I felt what you feel, and it was the most horrible thing I've ever experienced, and you've lived with it for so many years, and you're still here.

Still fighting. Still trying to exist even when existence is agony. "

My voice cracks. "And because when you look at me, the hunger quiets. Just for a moment. And if I can give you that, if I can be the thing that makes your curse bearable even for a few seconds, then I want to. I choose to. At least for now."

He's staring at me like I've said something in a language he doesn't speak. Like I'm a puzzle he can't solve. Like I'm the first truly incomprehensible thing he's encountered in millennia.

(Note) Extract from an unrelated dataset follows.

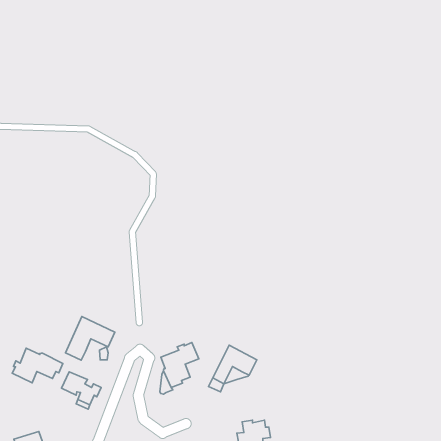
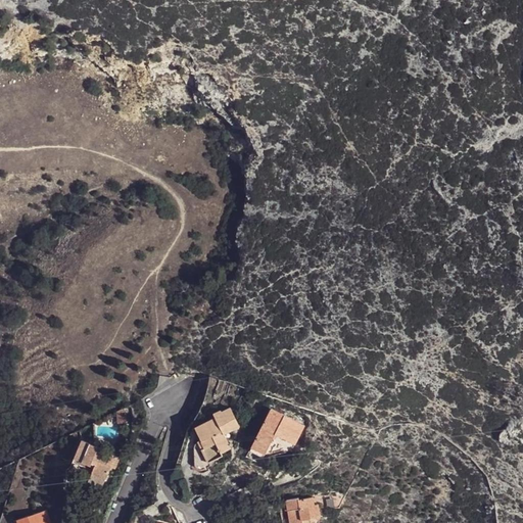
building: [66,317,115,360] -> none
building: [12,348,63,383] -> none

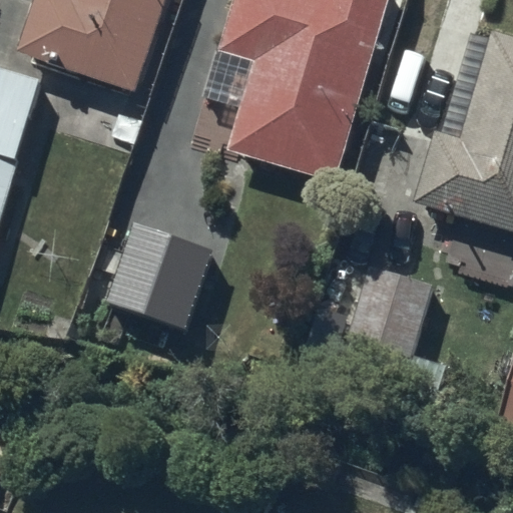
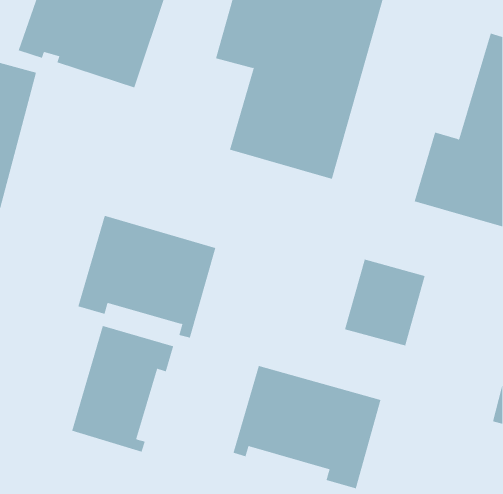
building: none -> [71,325,174,452]
building: none -> [233,365,381,489]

"You're going to destroy me," he whispers.

"What?"

"You're going to make me want things I can't have. Hope for things that aren't possible. Feel things I haven't felt since before the fall." His hand slides into my hair, cradling my head. "And when you leave, when your year is up and you go to the next house, it's going to destroy me."

"Then don't let me leave."

The words slip out before I can stop them. They hang in the air between us like a confession. Like a promise. Like a door opening onto something that should stay locked.

"You don't mean that," he says.

"Don't I?"

"You have a life outside this house. A sister. Friends. A world that doesn't involve angels and sins and trapped souls." His forehead touches mine. "You're supposed to survive this year and move on. To serve the other houses and eventually go back to being human. To being normal."

"I stopped being normal the day my grandmother died and her debt passed to me." I close my eyes. "Maybe before that. Maybe the moment I was born with angel blood in my veins. Maybe I was never meant for normal."

"Raven..."

"I felt your curse, Croesus. I know what you are. What you're trapped in. And I want to help you."

"There is no help. There's only endurance."

"What if there isn't?" I pull back enough to look at him. "What if there's a way to break the curse? To free you from the greed?"

His expression shutters. "There isn't."

"How do you know?"

"Because I've been looking for thousands of years.

" His voice goes flat. "I've consulted oracles and witches and demons and gods.

I've read every text, tried every ritual, bargained with every power that exists.

There is no escape from this. The greed is what I am.

Taking it away would be like taking away gravity.

Like asking water to stop being wet. It's fundamental. Unchangeable."

"Everything can change."

"Not this." He stands, moves to the window. Stares out at the fake sunrise with his back to me. "Your grandmother thought the same thing. She researched. She planned. She died before she found anything."

My heart pounds. "Are you sure? What was she researching?"

He turns, and his eyes are guarded. "Ways to break angelic curses. Old magic. Forbidden rituals. Things that might have gotten her killed." His voice hardens. "Promise me you won't follow that path. Promise me you won't try to—"

"To what? Help you?" I sit up, ignoring the way my body protests. "I can't promise that."

"Raven." It’s all he says. Just my name. Almost an admonishment.

"You've been suffering for so long. All seven of you. Trapped in curses you didn't choose, feeding on sins just to survive. If I can help, why wouldn’t I. Breaking this puzzle will save so many souls in the future as well. If I can do that, then I would never have to eat another sin again."

"If trying to break the curse kills you, then it’s not worth it." His voice is hard.

A knock interrupts him. He pulls away, moves to the door, and returns with a cart loaded with food. Fruits and cheeses and bread still warm from ovens. Soup that smells like it was made by someone's grandmother. Coffee that looks like liquid salvation.

"Eat," he says, his voice carefully controlled. "We'll discuss this later."

"Croesus?"

"Eat." It's not a request.

I eat. Because I'm starving, so the order isn’t really necessary.